研究課題/領域番号 |
21K21070
|
研究種目 |
研究活動スタート支援
|
配分区分 | 基金 |
審査区分 |
0907:口腔科学およびその関連分野
|
研究機関 | 長崎大学 |
研究代表者 |
伊達 悠貴 長崎大学, 医歯薬学総合研究科(歯学系), 特任研究員 (70914240)
|
研究期間 (年度) |
2021-08-30 – 2022-03-31
|
研究課題ステータス |
中途終了 (2021年度)
|
配分額 *注記 |
3,120千円 (直接経費: 2,400千円、間接経費: 720千円)
2022年度: 1,560千円 (直接経費: 1,200千円、間接経費: 360千円)
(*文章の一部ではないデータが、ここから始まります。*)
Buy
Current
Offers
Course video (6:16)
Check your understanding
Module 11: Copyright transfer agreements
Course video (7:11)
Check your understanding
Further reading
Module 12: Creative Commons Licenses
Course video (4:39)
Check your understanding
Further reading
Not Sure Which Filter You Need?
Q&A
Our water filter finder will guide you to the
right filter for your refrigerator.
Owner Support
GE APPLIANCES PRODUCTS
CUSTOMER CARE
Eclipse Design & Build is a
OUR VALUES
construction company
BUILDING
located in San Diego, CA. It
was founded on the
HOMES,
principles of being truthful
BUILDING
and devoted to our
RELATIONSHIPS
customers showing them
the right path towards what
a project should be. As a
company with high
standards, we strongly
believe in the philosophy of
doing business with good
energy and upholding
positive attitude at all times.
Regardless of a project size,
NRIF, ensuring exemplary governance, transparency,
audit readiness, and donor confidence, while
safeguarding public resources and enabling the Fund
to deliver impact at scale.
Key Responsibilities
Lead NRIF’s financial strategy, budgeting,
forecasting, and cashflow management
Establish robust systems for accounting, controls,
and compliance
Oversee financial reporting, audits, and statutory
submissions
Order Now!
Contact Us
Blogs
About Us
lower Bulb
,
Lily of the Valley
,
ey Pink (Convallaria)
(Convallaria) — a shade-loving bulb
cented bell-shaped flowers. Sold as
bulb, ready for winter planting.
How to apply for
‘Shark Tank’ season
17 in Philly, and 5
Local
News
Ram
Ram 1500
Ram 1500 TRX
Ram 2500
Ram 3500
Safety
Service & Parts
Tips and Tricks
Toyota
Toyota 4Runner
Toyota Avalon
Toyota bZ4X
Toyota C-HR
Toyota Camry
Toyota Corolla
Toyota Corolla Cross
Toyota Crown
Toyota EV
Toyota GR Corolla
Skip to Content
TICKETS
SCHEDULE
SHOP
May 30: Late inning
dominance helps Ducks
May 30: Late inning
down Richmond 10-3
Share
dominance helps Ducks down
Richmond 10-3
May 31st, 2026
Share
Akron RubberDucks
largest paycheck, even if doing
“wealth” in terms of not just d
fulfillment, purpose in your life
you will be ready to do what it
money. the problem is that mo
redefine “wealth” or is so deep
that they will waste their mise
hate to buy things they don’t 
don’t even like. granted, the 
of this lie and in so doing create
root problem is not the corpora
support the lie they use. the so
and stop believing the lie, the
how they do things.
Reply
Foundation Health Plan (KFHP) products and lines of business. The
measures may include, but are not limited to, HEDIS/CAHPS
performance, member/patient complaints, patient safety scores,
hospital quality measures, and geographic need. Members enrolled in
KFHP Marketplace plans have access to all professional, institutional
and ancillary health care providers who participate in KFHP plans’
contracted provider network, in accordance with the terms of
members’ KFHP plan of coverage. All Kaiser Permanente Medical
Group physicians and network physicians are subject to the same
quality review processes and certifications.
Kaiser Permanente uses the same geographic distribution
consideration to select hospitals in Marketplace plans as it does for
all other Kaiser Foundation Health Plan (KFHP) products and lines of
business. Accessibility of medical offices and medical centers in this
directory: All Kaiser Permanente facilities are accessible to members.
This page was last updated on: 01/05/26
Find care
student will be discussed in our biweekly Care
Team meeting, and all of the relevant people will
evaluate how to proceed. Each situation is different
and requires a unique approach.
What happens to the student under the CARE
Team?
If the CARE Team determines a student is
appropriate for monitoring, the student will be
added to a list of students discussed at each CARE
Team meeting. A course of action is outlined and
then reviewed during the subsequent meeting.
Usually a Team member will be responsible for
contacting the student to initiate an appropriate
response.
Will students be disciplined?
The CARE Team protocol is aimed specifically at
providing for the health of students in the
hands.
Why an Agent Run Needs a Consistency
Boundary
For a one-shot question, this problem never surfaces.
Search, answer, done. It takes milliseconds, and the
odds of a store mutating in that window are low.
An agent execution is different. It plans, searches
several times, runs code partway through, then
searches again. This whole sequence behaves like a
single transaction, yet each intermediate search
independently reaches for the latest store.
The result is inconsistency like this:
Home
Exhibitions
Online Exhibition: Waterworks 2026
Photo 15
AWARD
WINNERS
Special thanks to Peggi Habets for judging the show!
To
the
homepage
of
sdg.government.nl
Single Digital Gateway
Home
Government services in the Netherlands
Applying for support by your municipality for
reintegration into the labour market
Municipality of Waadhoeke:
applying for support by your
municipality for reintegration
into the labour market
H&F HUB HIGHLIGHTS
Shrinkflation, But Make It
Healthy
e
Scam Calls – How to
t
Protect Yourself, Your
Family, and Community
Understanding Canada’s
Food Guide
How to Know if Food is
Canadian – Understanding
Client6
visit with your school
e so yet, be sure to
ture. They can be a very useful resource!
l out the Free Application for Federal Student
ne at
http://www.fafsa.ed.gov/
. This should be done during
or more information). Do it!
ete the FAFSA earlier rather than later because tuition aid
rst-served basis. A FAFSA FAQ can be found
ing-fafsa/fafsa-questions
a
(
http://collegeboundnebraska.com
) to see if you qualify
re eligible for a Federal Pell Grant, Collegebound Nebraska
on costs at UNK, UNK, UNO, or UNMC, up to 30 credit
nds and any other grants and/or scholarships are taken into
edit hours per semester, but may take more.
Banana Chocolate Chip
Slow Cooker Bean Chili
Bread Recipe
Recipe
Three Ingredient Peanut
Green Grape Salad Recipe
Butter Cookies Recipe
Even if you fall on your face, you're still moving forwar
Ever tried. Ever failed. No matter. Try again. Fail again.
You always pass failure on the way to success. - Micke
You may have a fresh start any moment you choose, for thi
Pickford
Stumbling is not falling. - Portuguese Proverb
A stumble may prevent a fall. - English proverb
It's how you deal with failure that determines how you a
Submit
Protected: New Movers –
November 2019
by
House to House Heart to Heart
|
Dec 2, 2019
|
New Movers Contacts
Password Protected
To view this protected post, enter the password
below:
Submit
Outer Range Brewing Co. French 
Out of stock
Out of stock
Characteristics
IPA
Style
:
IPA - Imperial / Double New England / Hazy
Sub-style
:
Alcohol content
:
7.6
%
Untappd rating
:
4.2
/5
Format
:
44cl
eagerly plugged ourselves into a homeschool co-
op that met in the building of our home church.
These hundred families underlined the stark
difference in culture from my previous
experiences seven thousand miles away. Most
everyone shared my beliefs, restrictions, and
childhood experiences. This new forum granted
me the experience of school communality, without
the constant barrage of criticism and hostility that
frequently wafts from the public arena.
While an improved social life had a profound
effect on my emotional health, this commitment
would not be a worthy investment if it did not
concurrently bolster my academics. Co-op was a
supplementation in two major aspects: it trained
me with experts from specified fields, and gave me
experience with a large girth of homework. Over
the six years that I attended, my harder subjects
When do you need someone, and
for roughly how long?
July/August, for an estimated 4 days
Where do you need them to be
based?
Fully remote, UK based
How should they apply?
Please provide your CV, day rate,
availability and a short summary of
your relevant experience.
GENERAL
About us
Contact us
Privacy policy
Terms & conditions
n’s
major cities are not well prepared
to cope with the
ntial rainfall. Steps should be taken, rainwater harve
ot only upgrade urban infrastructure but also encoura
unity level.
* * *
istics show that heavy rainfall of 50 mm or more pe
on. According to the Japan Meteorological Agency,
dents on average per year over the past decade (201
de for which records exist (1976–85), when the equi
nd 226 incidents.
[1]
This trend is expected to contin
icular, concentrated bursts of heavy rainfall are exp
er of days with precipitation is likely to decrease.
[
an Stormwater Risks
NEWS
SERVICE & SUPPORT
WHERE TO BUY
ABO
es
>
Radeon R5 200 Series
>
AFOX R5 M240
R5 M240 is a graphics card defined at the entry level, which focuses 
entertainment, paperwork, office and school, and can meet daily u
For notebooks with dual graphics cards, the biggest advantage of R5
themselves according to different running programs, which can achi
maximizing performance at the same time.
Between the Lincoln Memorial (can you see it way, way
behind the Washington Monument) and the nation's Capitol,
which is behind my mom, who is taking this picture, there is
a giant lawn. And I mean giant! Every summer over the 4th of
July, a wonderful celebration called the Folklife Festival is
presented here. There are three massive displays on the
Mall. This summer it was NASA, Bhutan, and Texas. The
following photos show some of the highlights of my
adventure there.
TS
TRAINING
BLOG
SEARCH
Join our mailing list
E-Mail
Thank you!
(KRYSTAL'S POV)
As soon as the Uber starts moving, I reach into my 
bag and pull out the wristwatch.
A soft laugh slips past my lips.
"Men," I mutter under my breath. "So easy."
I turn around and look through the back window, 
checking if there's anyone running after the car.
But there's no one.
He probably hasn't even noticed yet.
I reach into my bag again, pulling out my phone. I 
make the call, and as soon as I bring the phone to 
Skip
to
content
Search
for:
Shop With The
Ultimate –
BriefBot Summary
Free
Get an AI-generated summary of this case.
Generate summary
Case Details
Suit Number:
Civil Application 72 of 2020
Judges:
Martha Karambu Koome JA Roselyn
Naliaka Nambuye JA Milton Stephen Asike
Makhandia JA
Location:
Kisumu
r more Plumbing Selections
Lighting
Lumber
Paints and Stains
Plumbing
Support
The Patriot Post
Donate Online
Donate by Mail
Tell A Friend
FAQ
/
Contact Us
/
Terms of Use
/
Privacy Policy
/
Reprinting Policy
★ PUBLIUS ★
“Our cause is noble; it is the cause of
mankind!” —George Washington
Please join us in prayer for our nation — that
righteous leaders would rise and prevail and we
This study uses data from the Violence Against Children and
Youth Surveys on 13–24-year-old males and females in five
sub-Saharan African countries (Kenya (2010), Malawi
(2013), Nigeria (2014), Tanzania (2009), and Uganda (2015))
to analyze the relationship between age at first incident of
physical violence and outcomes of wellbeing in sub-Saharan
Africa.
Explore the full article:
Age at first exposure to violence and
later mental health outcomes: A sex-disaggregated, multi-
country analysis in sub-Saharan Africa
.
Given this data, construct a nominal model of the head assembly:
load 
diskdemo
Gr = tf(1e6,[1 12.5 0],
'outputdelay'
2021年度: 1,560千円 (直接経費: 1,200千円、間接経費: 360千円)
|
キーワード | p53 / Myc / TGFβ / 骨肉腫 |
研究開始時の研究の概要 |
腫瘍は、ゲノム・エピゲノム異常と、微小環境における局所因子が相互作用して発症する。典型的なゲノム異常であるがん抑制遺伝子p53の破綻と環境因子が連動して発がんに至る分子機序は、不明である。 私たちは、この機序を解明するモデルとして骨肉腫を選び、その発症の分子基盤が、「p53破綻に伴う、がん遺伝子Mycの過剰誘導」であることを先行研究で示した。本研究においては、p53破綻と環境因子の連動がMyc過剰誘導をもたらす分子機序を明らかにする。 発がんを「ゲノム異常と環境因子の相互作用」によって定義できれば、多くのヒトがんの発症・悪性化過程の理解と、抗がん戦略の構築に寄与することが期待できる。
|
研究実績の概要 |
がん抑制遺伝子p53の遺伝子変異とがん遺伝子Mycの過剰発現は、多くのヒトがんの発症・悪性化に関わるゲノム・エピゲノム異常の代表例である。先に私たちは、両異常を特徴とする骨肉腫の発症機序が、p53破綻に伴うRunx転写因子によるMycの過剰誘導であることを解明した。しかし、p53破綻下において腫瘍微小環境が発がんにもたらす影響は不明である。 一般的な骨肉腫モデルであるOSマウス(Osx-Cre;p53fl/fl)の骨肉腫において、TGFβシグナルのエフェクターであるリン酸化Smad2の核移行が腫瘍細胞内で確認された。TGFβシグナルを無効化したOS;Tgfbr2fl/+マウスでは、OSマウスに比べて延命効果が見られた。また、OSマウスの骨肉腫細胞において、Mycの発現量はTGFβに強く依存した。以上より、骨肉腫発症においてTGFβシグナルはがん遺伝子として働くことが示唆された。 骨髄間質細胞株のST2細胞は、p53削除に伴ってTGFβ依存性にMyc発現量が上昇し、造腫瘍能を獲得する。このMyc誘導を担うエンハンサーとして、ATAC/ChIP-seq解析からMyc下流340kbに位置する「m340」を同定した。m340がMycエンハンサーとして樹立する機序を調べるため、p53KO ST2細胞にTGFβを加えた状態で網羅的クロマチン相互作用解析のHi-ChIPを行った。